(Stored data)
____
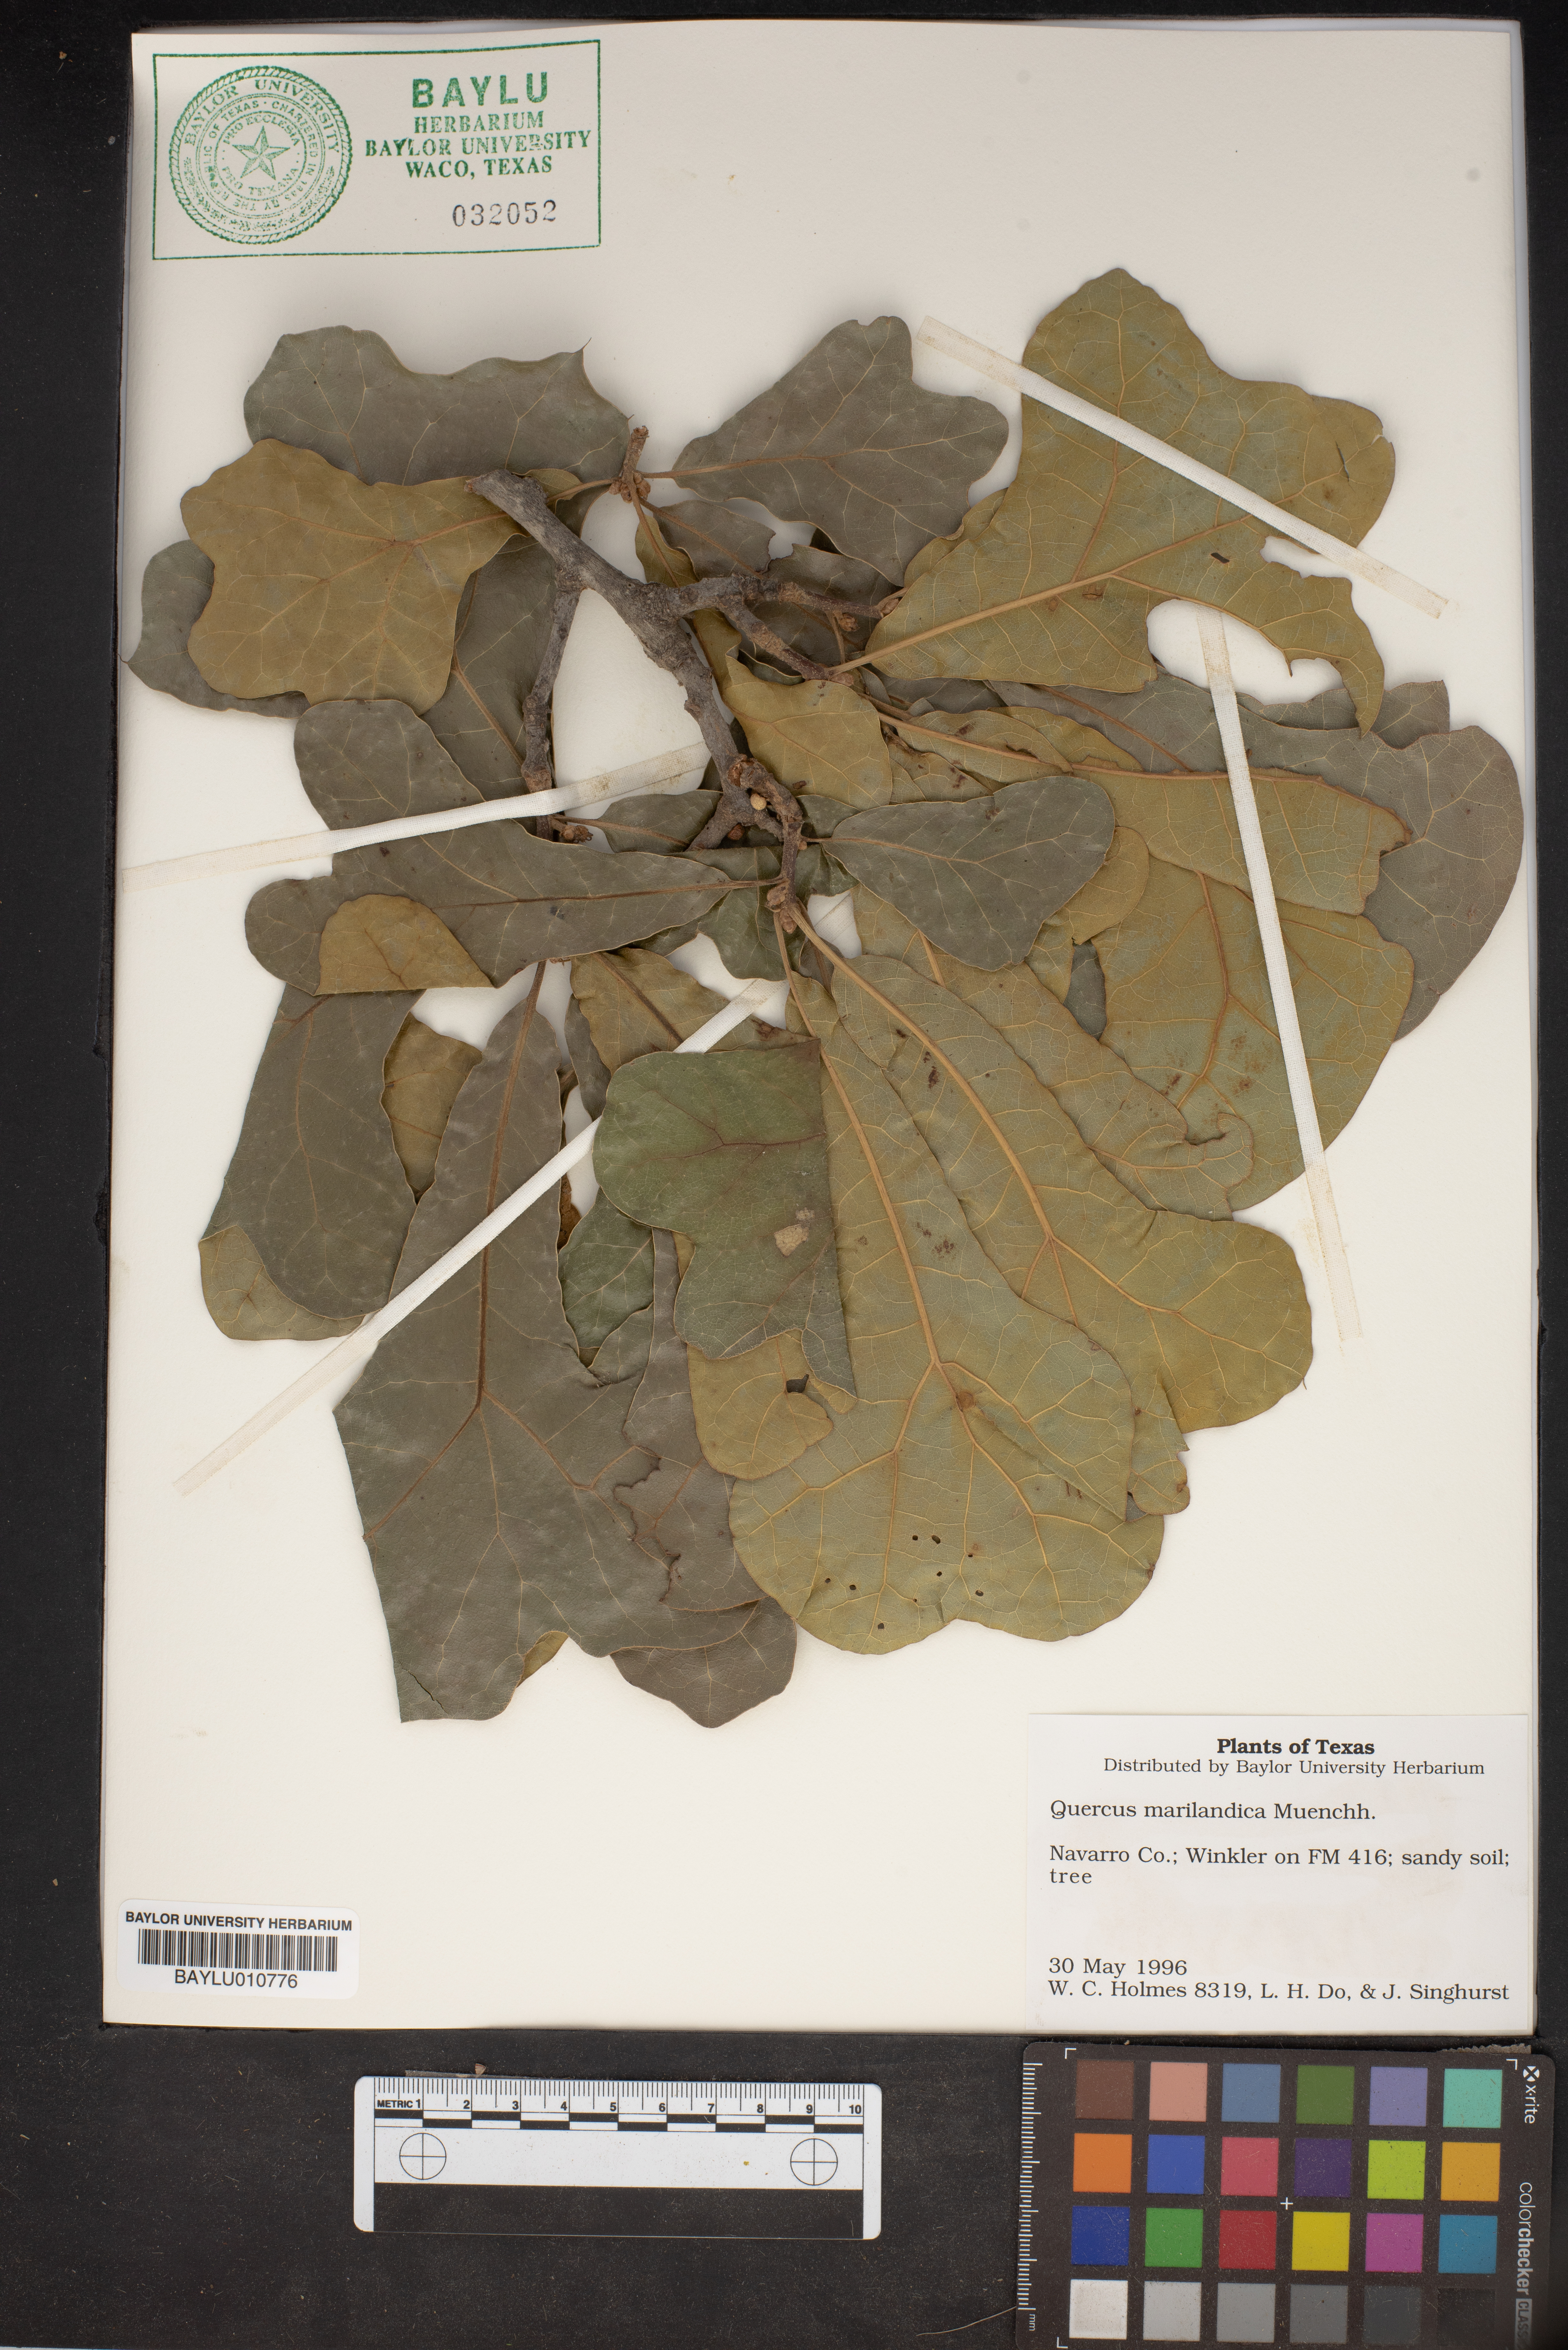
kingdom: Plantae
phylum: Tracheophyta
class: Magnoliopsida
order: Fagales
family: Fagaceae
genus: Quercus
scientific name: Quercus marilandica
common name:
____
WHAT THE EXERCISE ASKS: Copy every line of the records word for word, leaving out the pictures.

EXERCISE SOLUTION:
kingdom: Plantae
phylum: Tracheophyta
class: Magnoliopsida
order: Fagales
family: Fagaceae
genus: Quercus
scientific name: Quercus marilandica
common name:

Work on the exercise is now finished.